Banking Trojans are on the rise
Over the last 2 months a massive growth of banking trojans was identified and reported by multiple security research resources. Banking trojans, such as Zeus, Ramnit and Trickbot, are among the top ten most popular banking malware families that are used to steal money from users’ accounts lately. Once installed on a victim’s computer, they are able to recognize when a victim is logging in into her/his account and collect sensitive information – credentials or even PIN numbers. All of these banking trojans utilize the same set of methods – keystroke logging, form grabbing and webinjects.
One of the reasons why these Trojans has rapidly spreaded over the world is that fraudsters are very fast in inventing new features, re-writing existing Trojans and utilizing stealth techniques that can prevent anti-viruses from detecting them.

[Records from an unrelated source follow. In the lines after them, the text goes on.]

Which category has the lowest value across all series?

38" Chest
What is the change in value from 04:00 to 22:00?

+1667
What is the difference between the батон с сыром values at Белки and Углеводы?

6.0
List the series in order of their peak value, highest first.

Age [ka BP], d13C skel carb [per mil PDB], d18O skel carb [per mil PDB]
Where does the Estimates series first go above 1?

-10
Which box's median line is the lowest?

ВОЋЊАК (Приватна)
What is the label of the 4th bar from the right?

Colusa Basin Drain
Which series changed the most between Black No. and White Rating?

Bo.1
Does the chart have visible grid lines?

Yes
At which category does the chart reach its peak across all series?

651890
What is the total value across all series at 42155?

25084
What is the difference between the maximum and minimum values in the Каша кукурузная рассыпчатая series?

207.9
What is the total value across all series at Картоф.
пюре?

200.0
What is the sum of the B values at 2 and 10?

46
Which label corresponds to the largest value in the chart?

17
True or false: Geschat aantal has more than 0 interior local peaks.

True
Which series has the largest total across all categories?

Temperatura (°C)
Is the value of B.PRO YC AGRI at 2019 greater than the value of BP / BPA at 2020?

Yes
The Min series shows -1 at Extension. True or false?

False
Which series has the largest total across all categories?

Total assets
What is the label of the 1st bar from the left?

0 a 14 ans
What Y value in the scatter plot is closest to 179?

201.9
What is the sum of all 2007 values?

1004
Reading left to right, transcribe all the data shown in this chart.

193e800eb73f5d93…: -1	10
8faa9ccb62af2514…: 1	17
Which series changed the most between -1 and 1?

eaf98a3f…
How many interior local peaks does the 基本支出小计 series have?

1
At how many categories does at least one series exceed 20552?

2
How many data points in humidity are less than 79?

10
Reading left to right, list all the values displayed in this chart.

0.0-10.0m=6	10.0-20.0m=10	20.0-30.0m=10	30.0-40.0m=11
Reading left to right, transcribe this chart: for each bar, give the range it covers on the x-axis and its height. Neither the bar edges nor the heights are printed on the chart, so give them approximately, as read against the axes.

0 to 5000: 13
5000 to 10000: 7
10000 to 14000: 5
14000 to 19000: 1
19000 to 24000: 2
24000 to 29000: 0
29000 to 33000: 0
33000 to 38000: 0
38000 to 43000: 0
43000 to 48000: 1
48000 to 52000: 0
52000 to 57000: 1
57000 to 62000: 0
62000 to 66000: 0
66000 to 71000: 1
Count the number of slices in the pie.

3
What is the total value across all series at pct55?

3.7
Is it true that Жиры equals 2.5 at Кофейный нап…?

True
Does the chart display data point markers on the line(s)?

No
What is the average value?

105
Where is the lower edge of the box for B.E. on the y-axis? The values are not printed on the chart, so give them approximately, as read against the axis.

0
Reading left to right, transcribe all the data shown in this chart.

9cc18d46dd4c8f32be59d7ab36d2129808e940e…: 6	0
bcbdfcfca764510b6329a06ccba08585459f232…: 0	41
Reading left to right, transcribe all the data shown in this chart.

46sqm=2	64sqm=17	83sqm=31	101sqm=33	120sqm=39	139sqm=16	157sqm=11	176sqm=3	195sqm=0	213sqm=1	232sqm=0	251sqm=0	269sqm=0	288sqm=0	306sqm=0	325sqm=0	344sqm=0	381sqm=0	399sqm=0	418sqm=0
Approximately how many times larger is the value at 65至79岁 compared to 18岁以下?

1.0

This is exactly the case, where behavioral profiling may come into play and tell the difference between legitimate users and hackers. Behavioral analysis detects abnormal behavior, regardless of the attack scheme, thus, can detect zero-day attacks and attacks with the use of social engineering methods.
Contact us to learn more about how ThreatMark can protect you and your clients.
Here you can find the list of Top 3 Banking Trojans for last 2 months:
- Zeus – This Trojan use man-in-the-browser keystroke logging and form grabbing, then he can steal your banking information.
- Ramnit – This Trojan steals your banking credentials, FTP passwords, session cookies and other data.
- Trickbot – Trickbot is Banking Trojan which is a Dyre variant and emerged in October 2016. Trickbot can pull web-injection instructions from its C&C servers online when victims try to reach a website.